Michigan Association of Police

By Jennifer Gomori, MAP Editor

It’s hard enough in today’s job market to attract and keep Dispatchers in the fast-paced stressful profession, so when South East Regional Emergency Services Authority (SERESA) Dispatchers turn to their Union for help the last thing they need is more stress.

SERESA, a municipal consolidated dispatch center in Macomb County, services the cities of Eastpointe, Fraser, Roseville and St Clair Shores. Since SERESA’s formation in 2010, they have been represented by Police Officers Association of Michigan (POAM).

That representation ended in May 2022 after being introduced to Michigan Association of Police (MAP) by their supervisors, who joined MAP a year prior. SERESA Dispatchers liked what MAP had to offer and their no-nonsense approach to representation.

“Honestly our supervisors were never in a union before. They just joined MAP and MAP had asked if we wanted to talk to them about what they had to offer,” said Melanie Pasco, SERESA Dispatchers Local Union President. “It was just a matter of our (Local) Union saying, ‘Yeah, let’s check them out,’ and they voted to switch over.”

“For one MAP is little less expensive,” Pasco said of Union dues. “MAP came in and explained what they do and talked about some of the services and classes and programs we can attend. They were very down to earth, a ‘We’ll be here if you need us’ type of situation.”

Pasco was impressed with how MAP shares their Union expertise with Local Union boards through grievance seminars and other in-person and virtual classes they can attend. It wasn’t a rash decision though. SERESA Dispatch invited POAM to present their case for staying, but the Unit members didn’t get quite the response they expected.

“Just before the votes were mailed out to switch, they wanted to get both sides,” Pasco said. “The POAM wanted to come in and say why they should stick with them.

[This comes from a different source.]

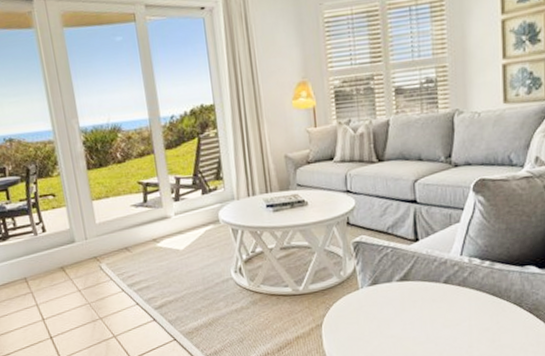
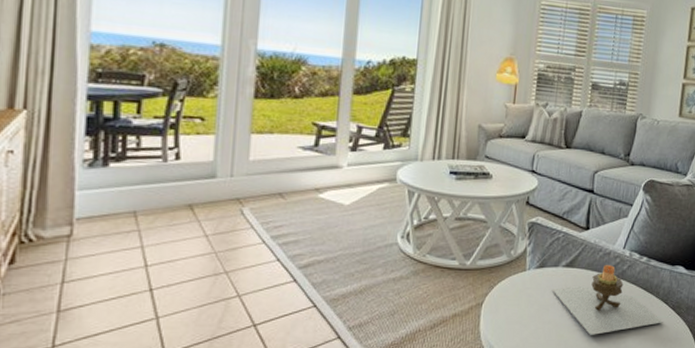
candle: none [390,274,520,346] -> present [552,265,663,335]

My take on it was when we had the POAM meeting they came out very aggressively and that was not very professional and that kind of sealed the deal with a lot of people.”

With shootings and weapons-related calls becoming more common in the communities they assist, SERESA Dispatchers were down to 17 staffers in June and working to fill four vacancies.

“We are hiring right now. A lot of our people that vested in the last year decided to find different work. They’re not even in Dispatch right now,” Pasco said. “We just had one (person) finish training and give her notice. It’s frustrating - it’s not a great market right now. The ones that have left before, they just want something that is less stressful.”

SERESA Dispatchers bargaining agreement expired June 30, 2022 and their new MAP Business Agent Gary McSweeney is in negotiations, which are going well, Pasco said. She said the Unit’s overall experience with MAP has been really good and MAP representatives have been coming out to address existing labor relations issues in addition to participating in contract talks.

“We had a couple of times they’ve come at 7 in the morning,” she said. “They’re making themselves available, so that’s nice.”